§ DATA TO PROCESS
-- -- --

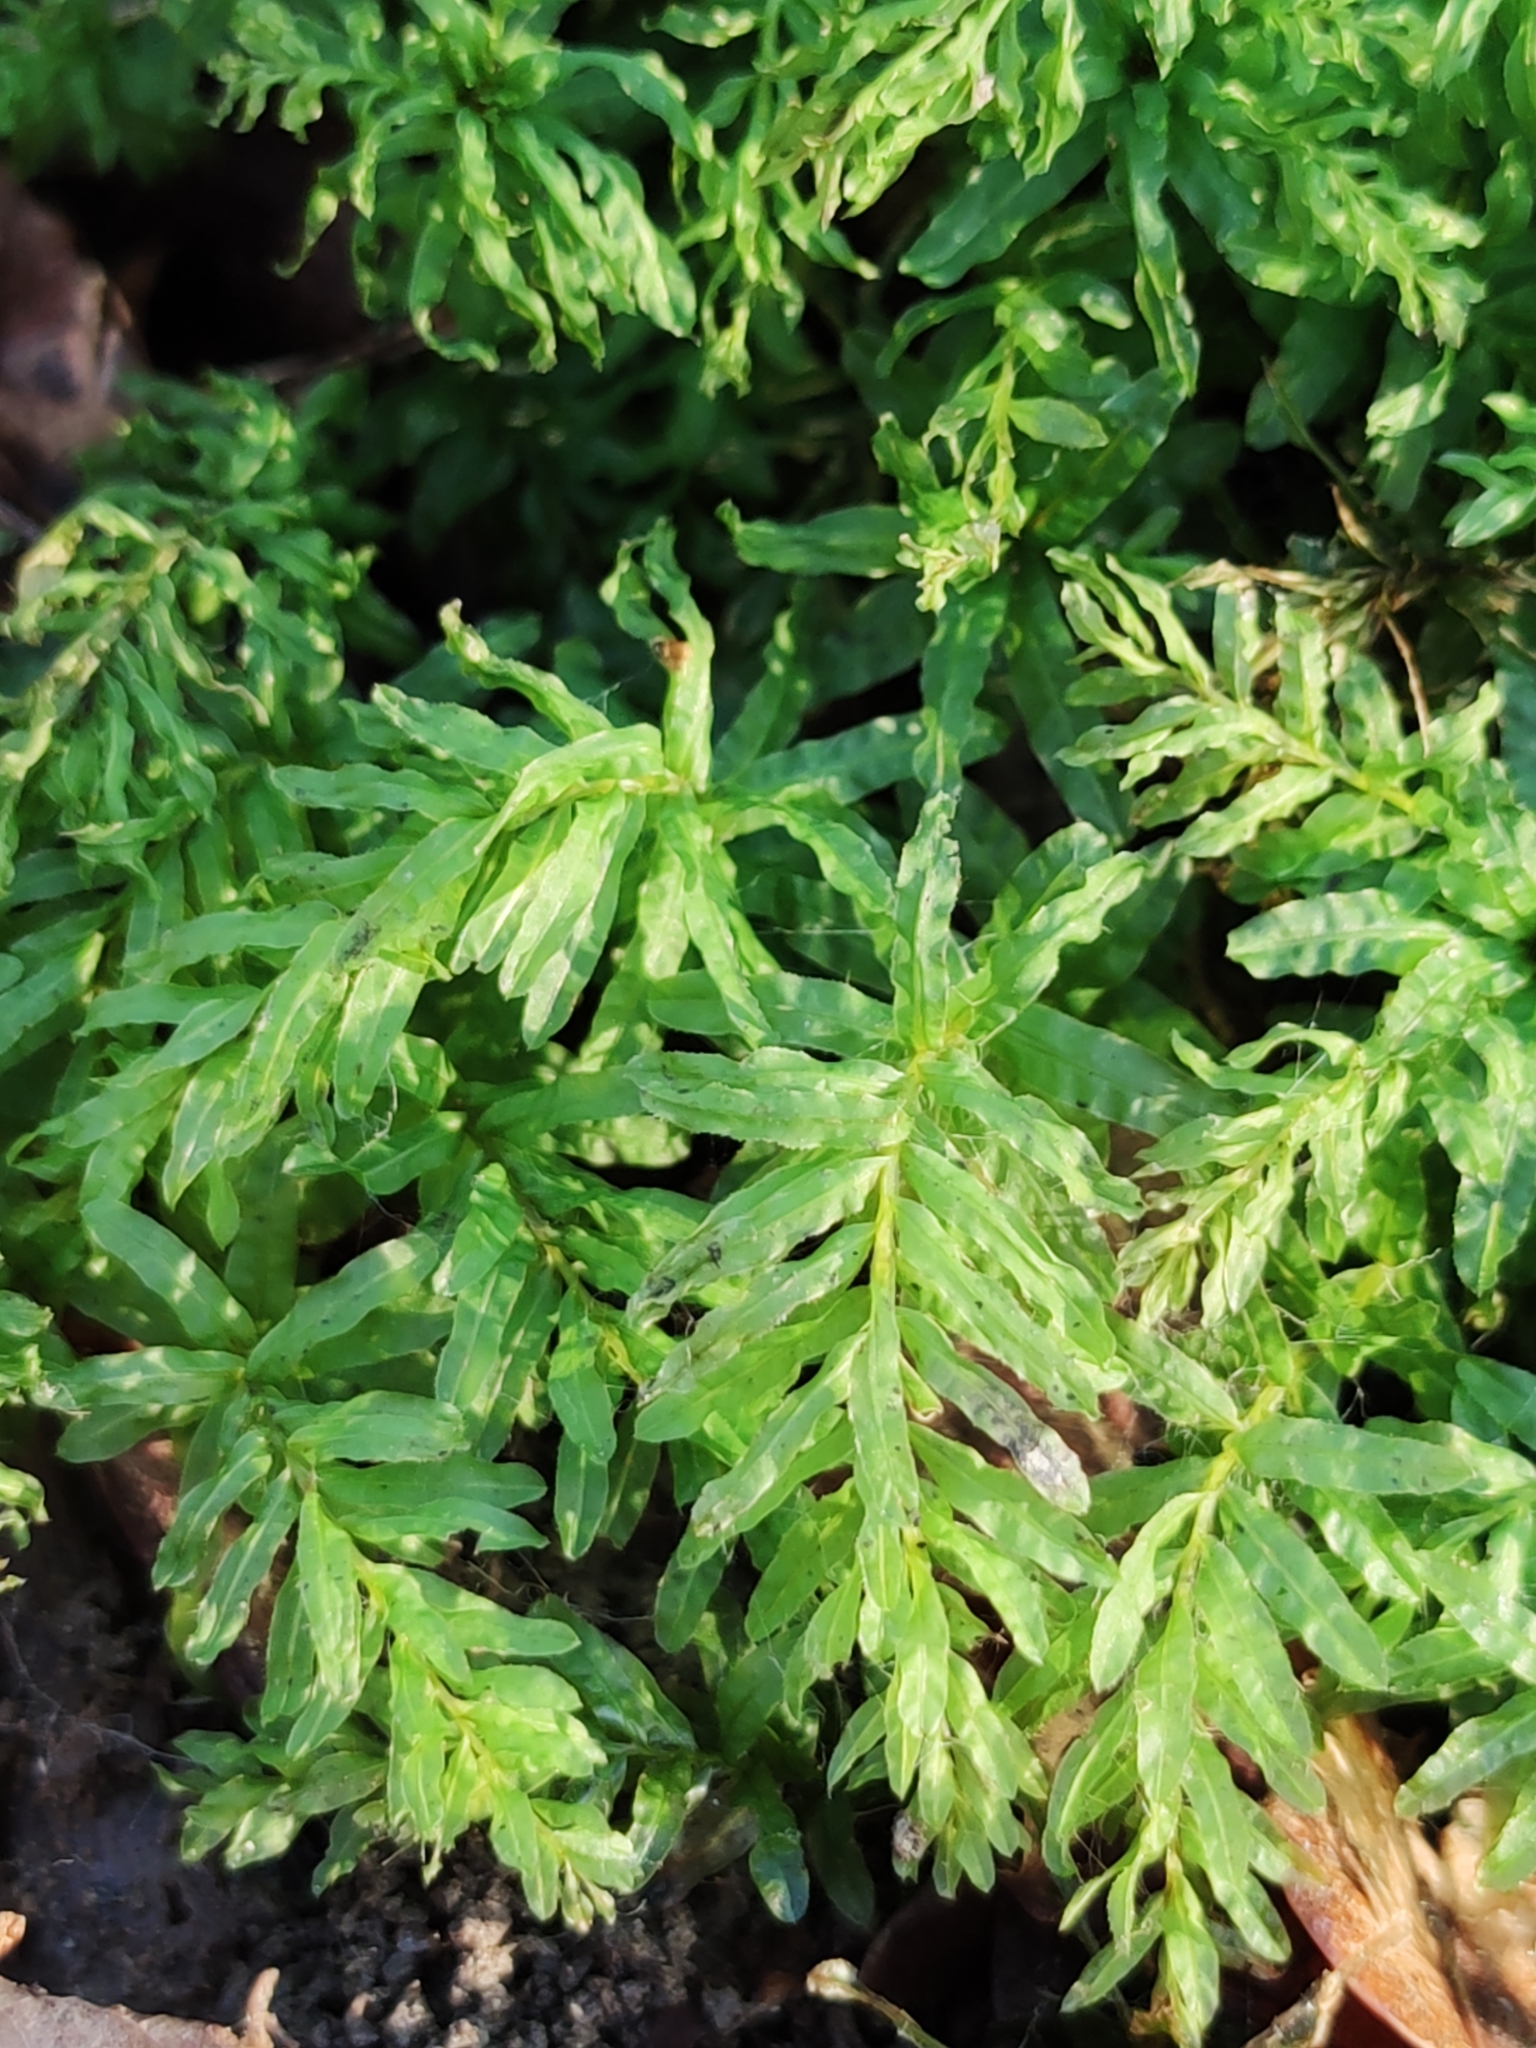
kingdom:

-- -- --

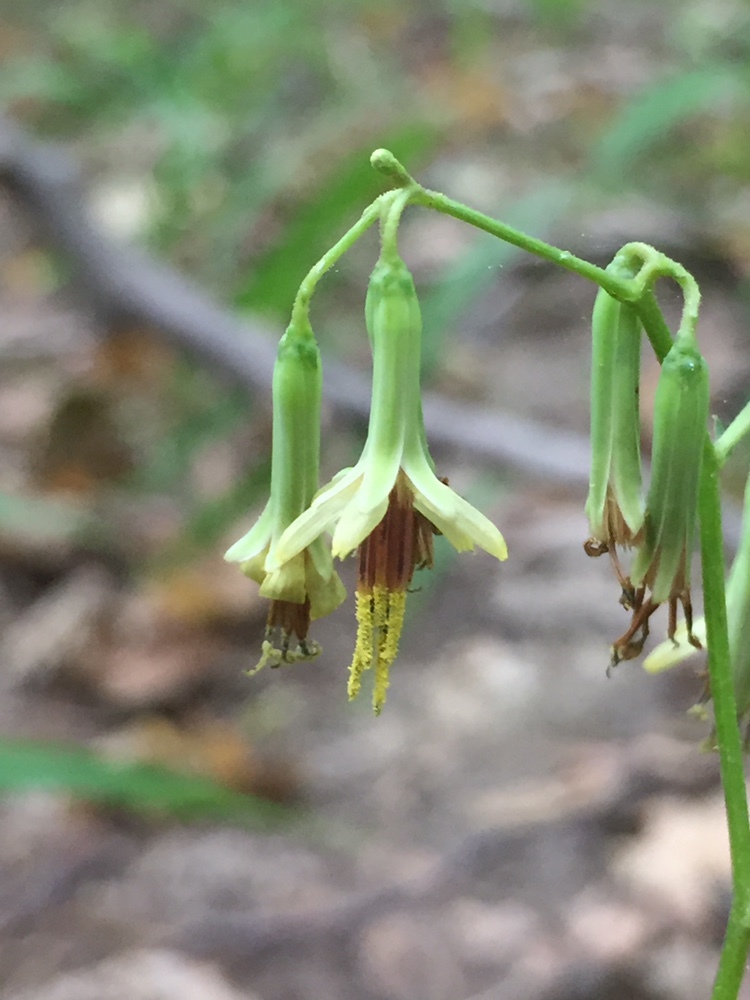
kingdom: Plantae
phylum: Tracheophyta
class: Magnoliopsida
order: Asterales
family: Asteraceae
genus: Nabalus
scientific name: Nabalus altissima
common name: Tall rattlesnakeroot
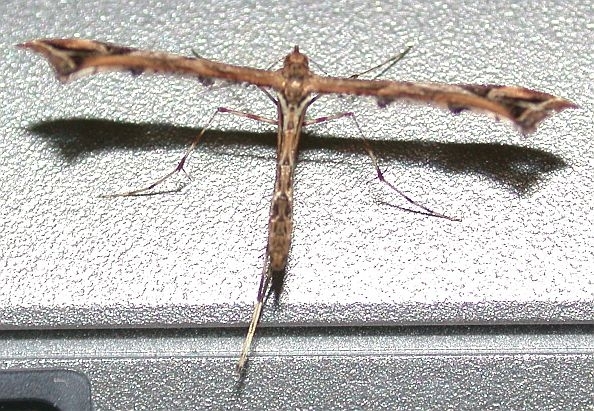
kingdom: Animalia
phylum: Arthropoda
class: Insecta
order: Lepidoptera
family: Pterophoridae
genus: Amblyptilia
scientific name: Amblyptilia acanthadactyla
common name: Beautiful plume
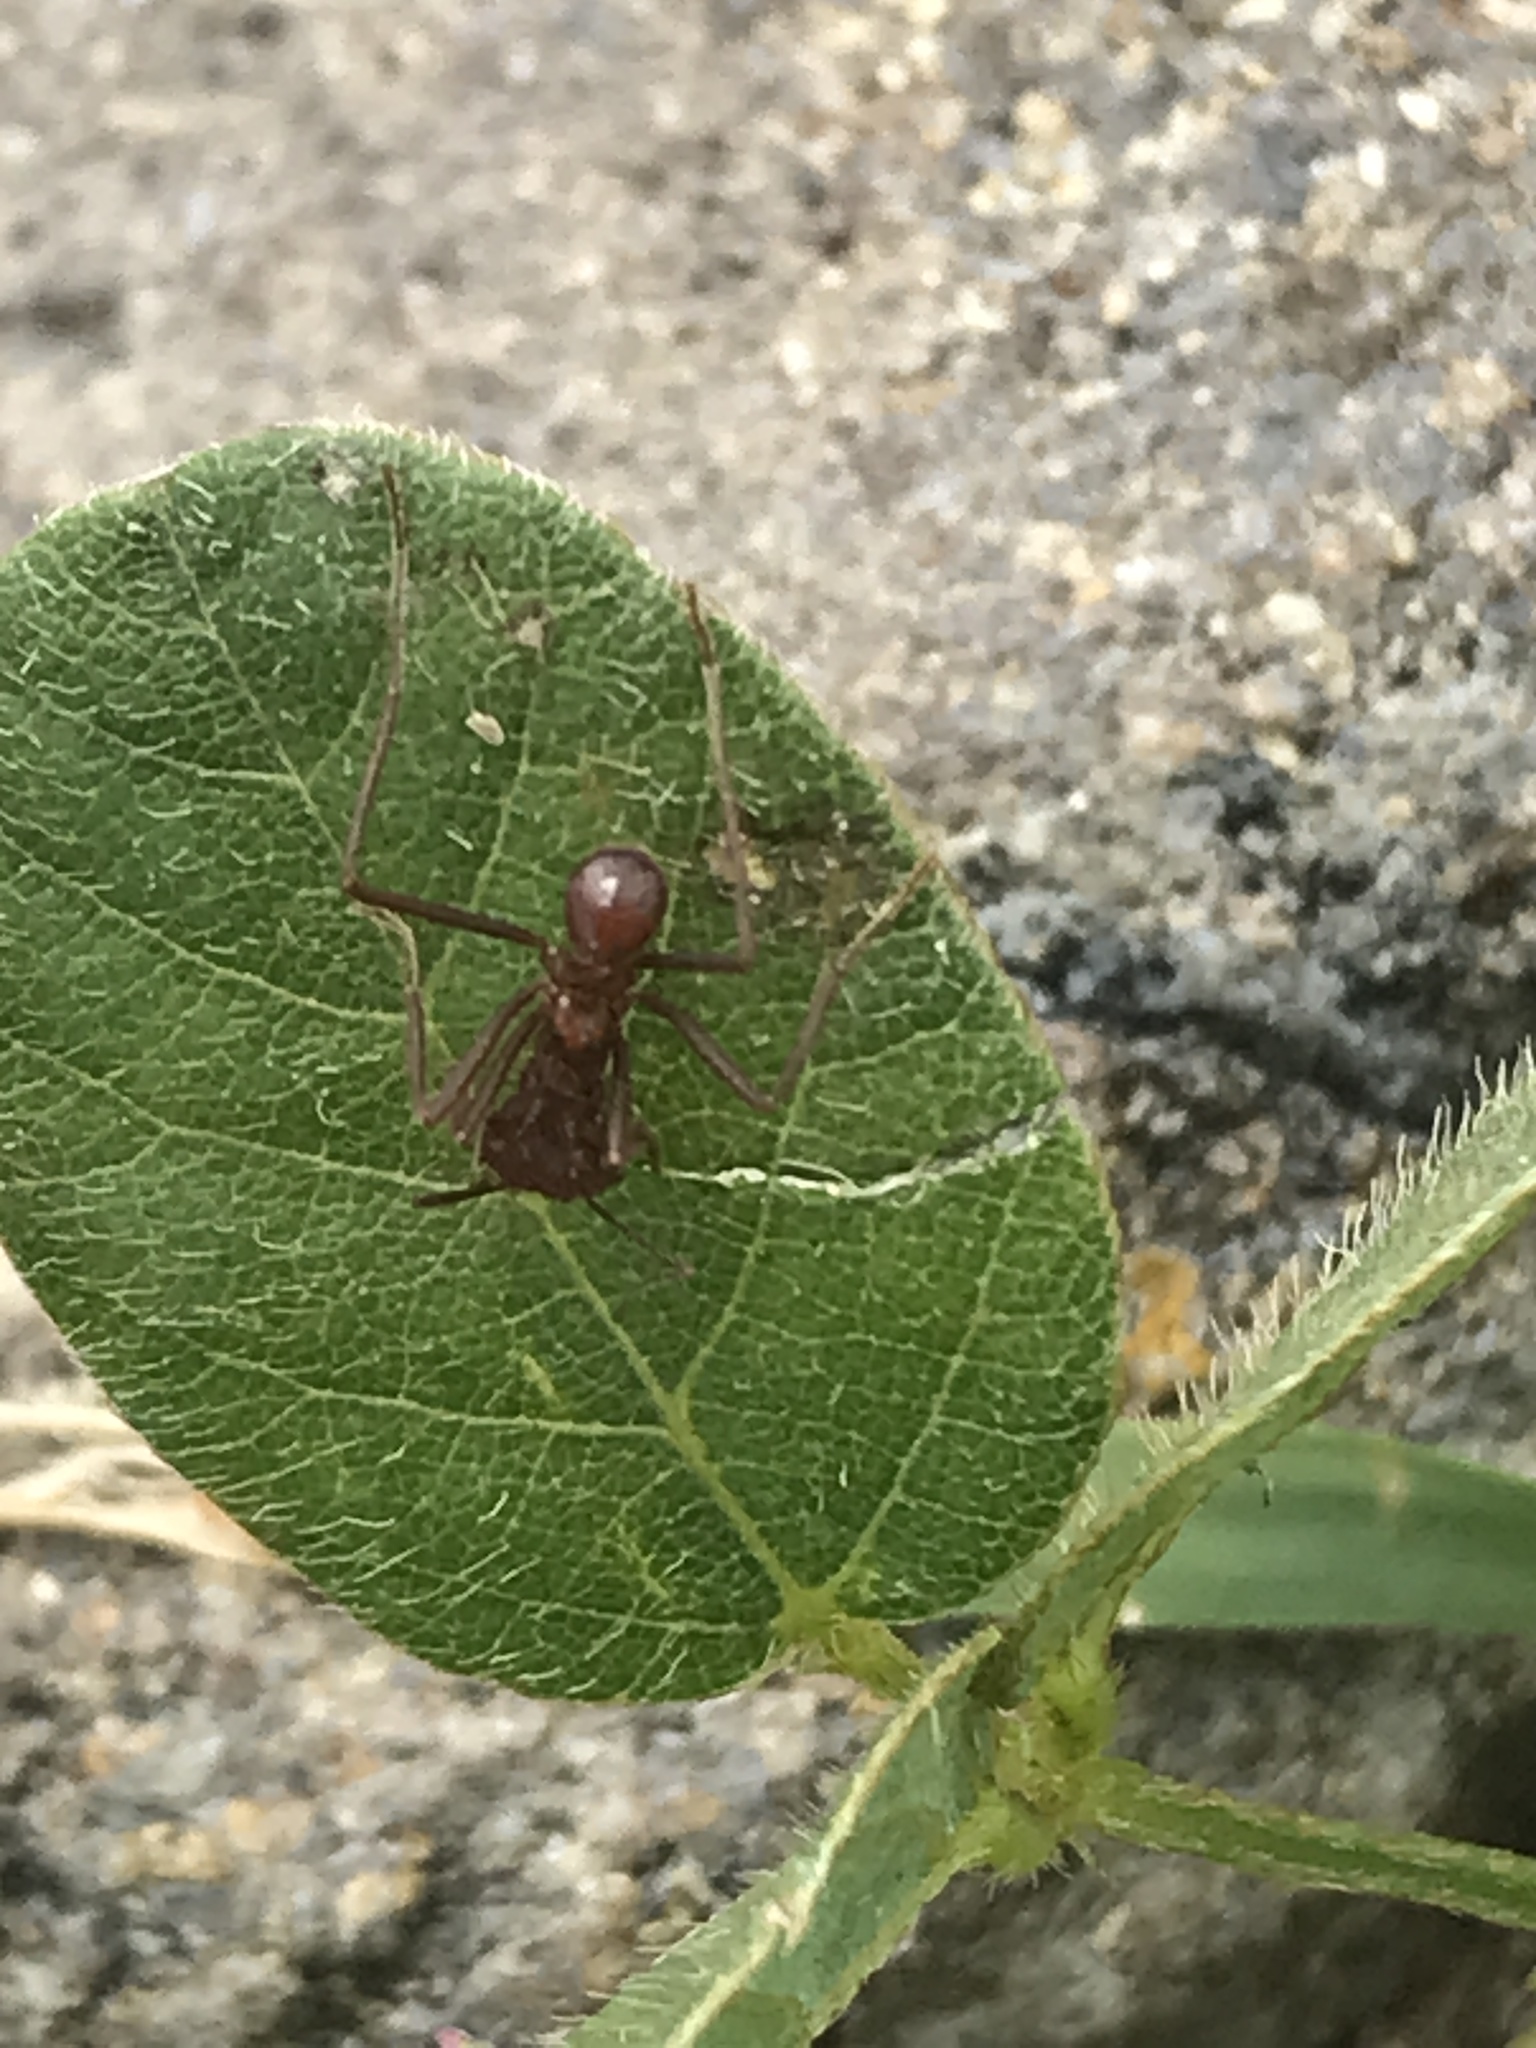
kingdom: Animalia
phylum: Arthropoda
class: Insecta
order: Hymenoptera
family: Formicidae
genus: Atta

-- -- --

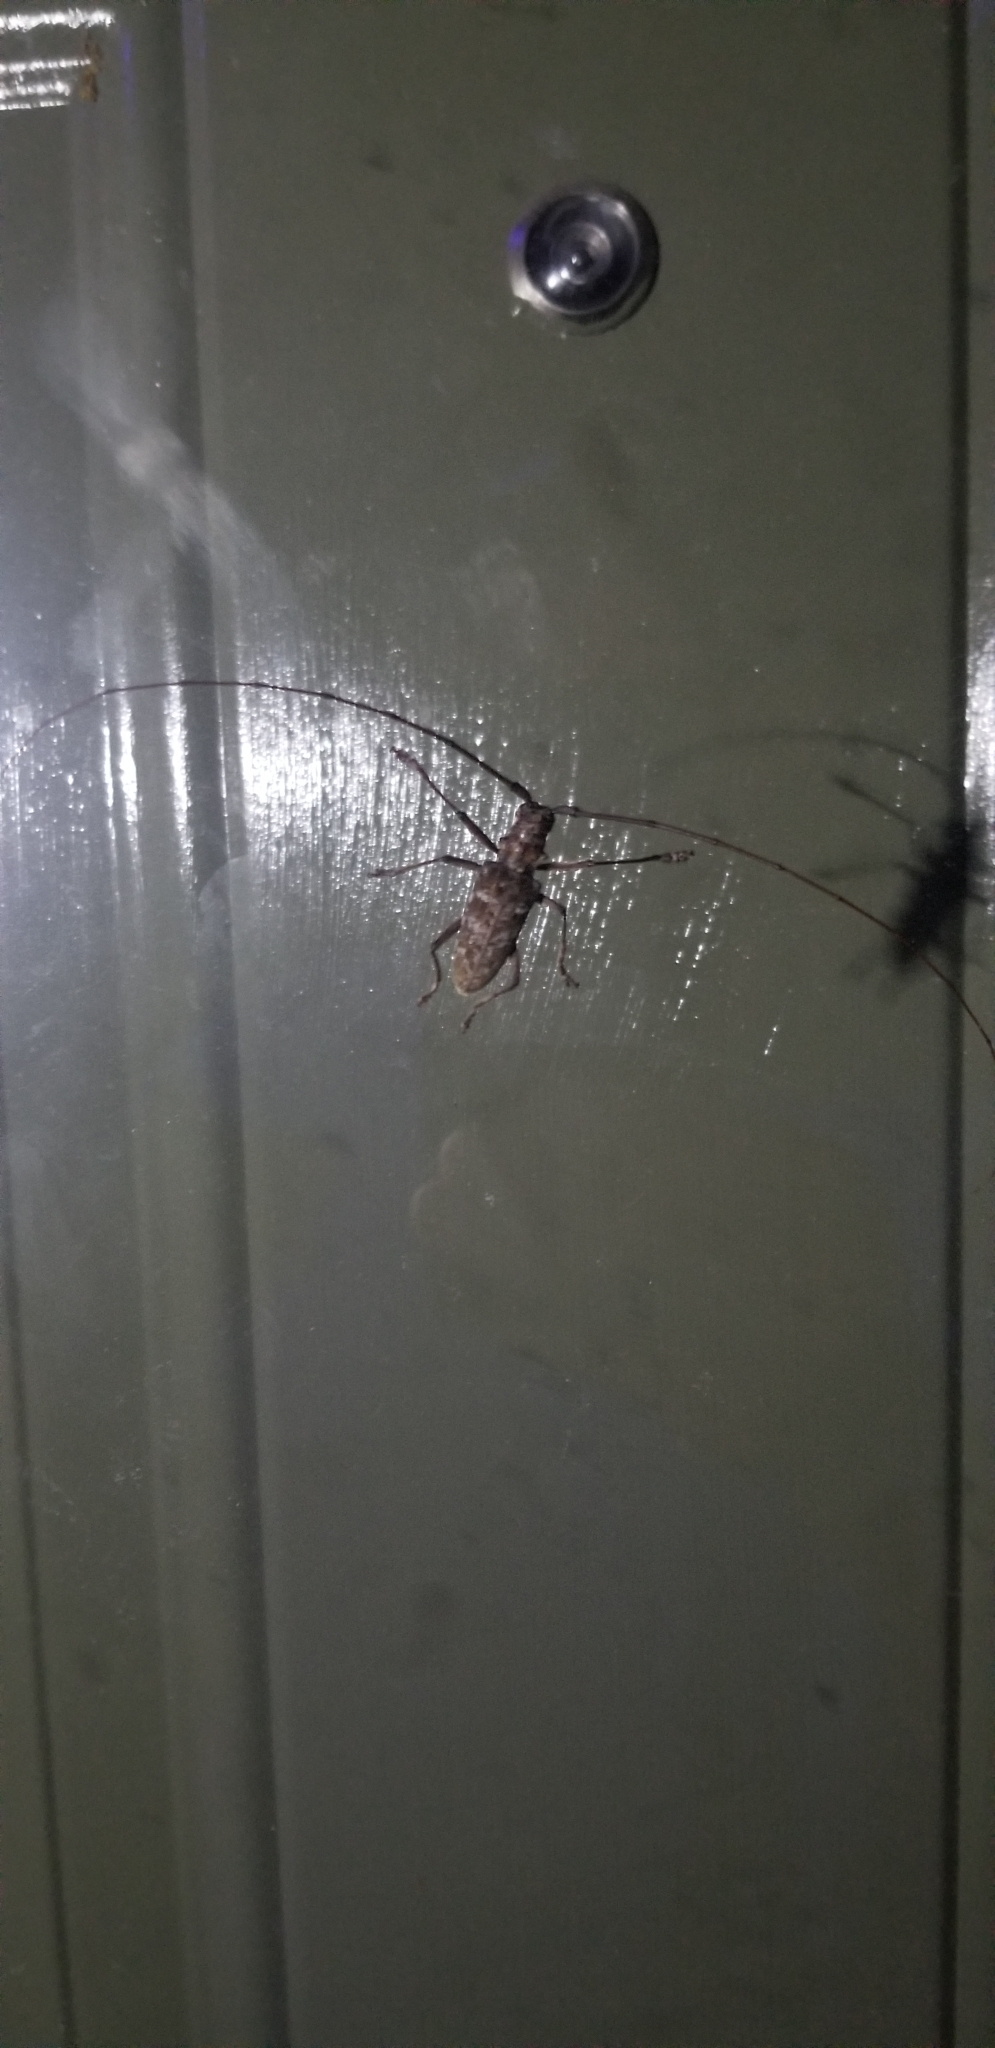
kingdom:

-- -- --

§ EXERCISE GOAL
Reproduce the material above word for word, starting at the line that contains "common name: Tall rattlesnakeroot" and ending after the line that contains "family: Formicidae". Omit the pictures from your answer.

§ FINAL RESULT
common name: Tall rattlesnakeroot
kingdom: Animalia
phylum: Arthropoda
class: Insecta
order: Lepidoptera
family: Pterophoridae
genus: Amblyptilia
scientific name: Amblyptilia acanthadactyla
common name: Beautiful plume
kingdom: Animalia
phylum: Arthropoda
class: Insecta
order: Hymenoptera
family: Formicidae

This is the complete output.